Gatilo

SWIFT will explore asset market in 2022

The Crypto Volatility Index (CVI) is a decentralized solution used as a benchmark to track the volatility from cryptocurrency option prices and the overall crypto market.

For those who are not familiar with the term, the VIX is an index that measures volatility in the stock market based on the implied volatility of S&P 500 Index options; it’s also referred to as the “Market Fear Index.”

In a similar way, the CVI helps users track and trade the 30-day implied volatility of Ether (ETH) Bitcoin (BTC) by using the Black-Scholes options pricing model foster an index that fluctuates between 0 and 200. Black-Scholes is a pricing model used to determine the fair price or theoretical value for a call or a put option based on six variables volatility type of optiont & underlying stock pricing and risk-free rate.

What Does the Platform Hold for the Future?

Along with the recent migration from USDT to USDC and a recent integration with investing.com, the founders of CVI have announced the implementation of new and exciting features for the protocoler.

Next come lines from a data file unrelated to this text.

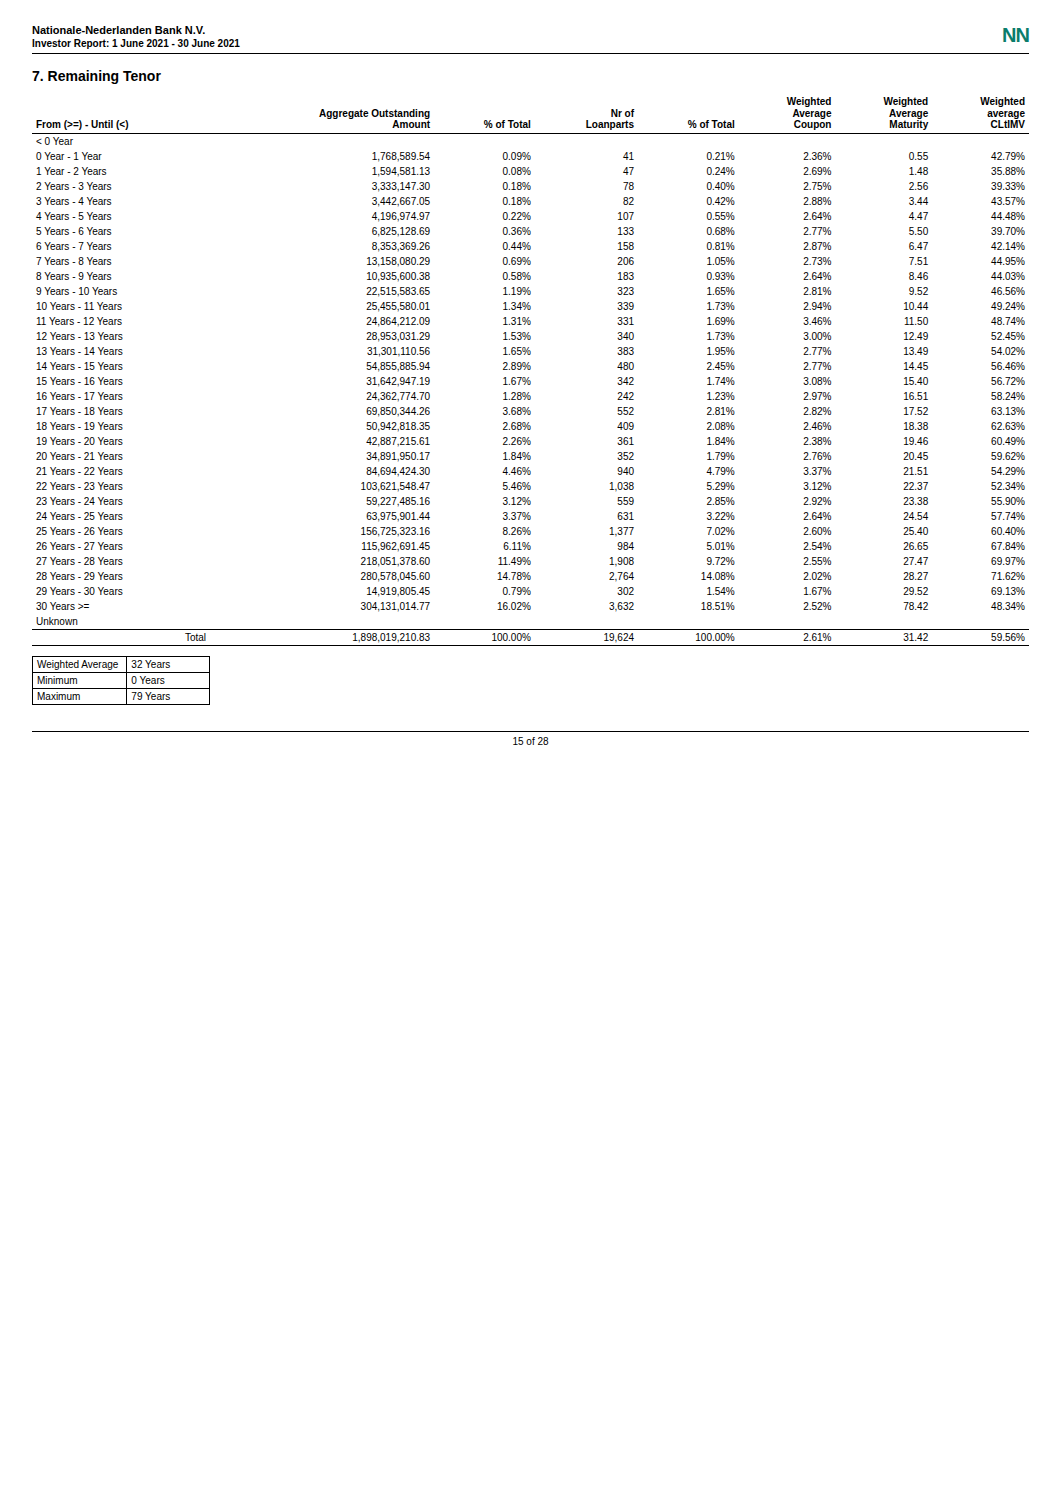NN
Nationale-Nederlanden Bank N.V.
Investor Report: 1 June 2021 - 30 June 2021
7. Remaining Tenor
| From (>=) - Until (<) | Aggregate Outstanding Amount | % of Total | Nr of Loanparts | % of Total | Weighted Average Coupon | Weighted Average Maturity | Weighted average CLtIMV |
| --- | --- | --- | --- | --- | --- | --- | --- |
| < 0 Year | | | | | | | |
| 0 Year - 1 Year | 1,768,589.54 | 0.09% | 41 | 0.21% | 2.36% | 0.55 | 42.79% |
| 1 Year - 2 Years | 1,594,581.13 | 0.08% | 47 | 0.24% | 2.69% | 1.48 | 35.88% |
| 2 Years - 3 Years | 3,333,147.30 | 0.18% | 78 | 0.40% | 2.75% | 2.56 | 39.33% |
| 3 Years - 4 Years | 3,442,667.05 | 0.18% | 82 | 0.42% | 2.88% | 3.44 | 43.57% |
| 4 Years - 5 Years | 4,196,974.97 | 0.22% | 107 | 0.55% | 2.64% | 4.47 | 44.48% |
| 5 Years - 6 Years | 6,825,128.69 | 0.36% | 133 | 0.68% | 2.77% | 5.50 | 39.70% |
| 6 Years - 7 Years | 8,353,369.26 | 0.44% | 158 | 0.81% | 2.87% | 6.47 | 42.14% |
| 7 Years - 8 Years | 13,158,080.29 | 0.69% | 206 | 1.05% | 2.73% | 7.51 | 44.95% |
| 8 Years - 9 Years | 10,935,600.38 | 0.58% | 183 | 0.93% | 2.64% | 8.46 | 44.03% |
| 9 Years - 10 Years | 22,515,583.65 | 1.19% | 323 | 1.65% | 2.81% | 9.52 | 46.56% |
| 10 Years - 11 Years | 25,455,580.01 | 1.34% | 339 | 1.73% | 2.94% | 10.44 | 49.24% |
| 11 Years - 12 Years | 24,864,212.09 | 1.31% | 331 | 1.69% | 3.46% | 11.50 | 48.74% |
| 12 Years - 13 Years | 28,953,031.29 | 1.53% | 340 | 1.73% | 3.00% | 12.49 | 52.45% |
| 13 Years - 14 Years | 31,301,110.56 | 1.65% | 383 | 1.95% | 2.77% | 13.49 | 54.02% |
| 14 Years - 15 Years | 54,855,885.94 | 2.89% | 480 | 2.45% | 2.77% | 14.45 | 56.46% |
| 15 Years - 16 Years | 31,642,947.19 | 1.67% | 342 | 1.74% | 3.08% | 15.40 | 56.72% |
| 16 Years - 17 Years | 24,362,774.70 | 1.28% | 242 | 1.23% | 2.97% | 16.51 | 58.24% |
| 17 Years - 18 Years | 69,850,344.26 | 3.68% | 552 | 2.81% | 2.82% | 17.52 | 63.13% |
| 18 Years - 19 Years | 50,942,818.35 | 2.68% | 409 | 2.08% | 2.46% | 18.38 | 62.63% |
| 19 Years - 20 Years | 42,887,215.61 | 2.26% | 361 | 1.84% | 2.38% | 19.46 | 60.49% |
| 20 Years - 21 Years | 34,891,950.17 | 1.84% | 352 | 1.79% | 2.76% | 20.45 | 59.62% |
| 21 Years - 22 Years | 84,694,424.30 | 4.46% | 940 | 4.79% | 3.37% | 21.51 | 54.29% |
| 22 Years - 23 Years | 103,621,548.47 | 5.46% | 1,038 | 5.29% | 3.12% | 22.37 | 52.34% |
| 23 Years - 24 Years | 59,227,485.16 | 3.12% | 559 | 2.85% | 2.92% | 23.38 | 55.90% |
| 24 Years - 25 Years | 63,975,901.44 | 3.37% | 631 | 3.22% | 2.64% | 24.54 | 57.74% |
| 25 Years - 26 Years | 156,725,323.16 | 8.26% | 1,377 | 7.02% | 2.60% | 25.40 | 60.40% |
| 26 Years - 27 Years | 115,962,691.45 | 6.11% | 984 | 5.01% | 2.54% | 26.65 | 67.84% |
| 27 Years - 28 Years | 218,051,378.60 | 11.49% | 1,908 | 9.72% | 2.55% | 27.47 | 69.97% |
| 28 Years - 29 Years | 280,578,045.60 | 14.78% | 2,764 | 14.08% | 2.02% | 28.27 | 71.62% |
| 29 Years - 30 Years | 14,919,805.45 | 0.79% | 302 | 1.54% | 1.67% | 29.52 | 69.13% |
| 30 Years >= | 304,131,014.77 | 16.02% | 3,632 | 18.51% | 2.52% | 78.42 | 48.34% |
| Unknown | | | | | | | |
| Total | 1,898,019,210.83 | 100.00% | 19,624 | 100.00% | 2.61% | 31.42 | 59.56% |
| Weighted Average | 32 Years |
| Minimum | 0 Years |
| Maximum | 79 Years |
15 of 28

The first, is the launch of volatility tokens via CVOL (Crypto vola & ETHVOL (Ethereum Volatility token). These tokens can be understood as being a wrapper for opening a long position on CVI and a tradable on Ethereum compatible DEXs. The tokens maintain their peg to the value of the underlying following a rebase mechanism with a similar architecture to that of tokens like Ampleforth. The volatility tokens can be used to benefit from arbitrage trading strategies on other compatible DEXs.

“Learning how cryptocurrency works is like learning a new language. It is incredibly difficult at the beginning, but once it clicks it will stick with you forever.”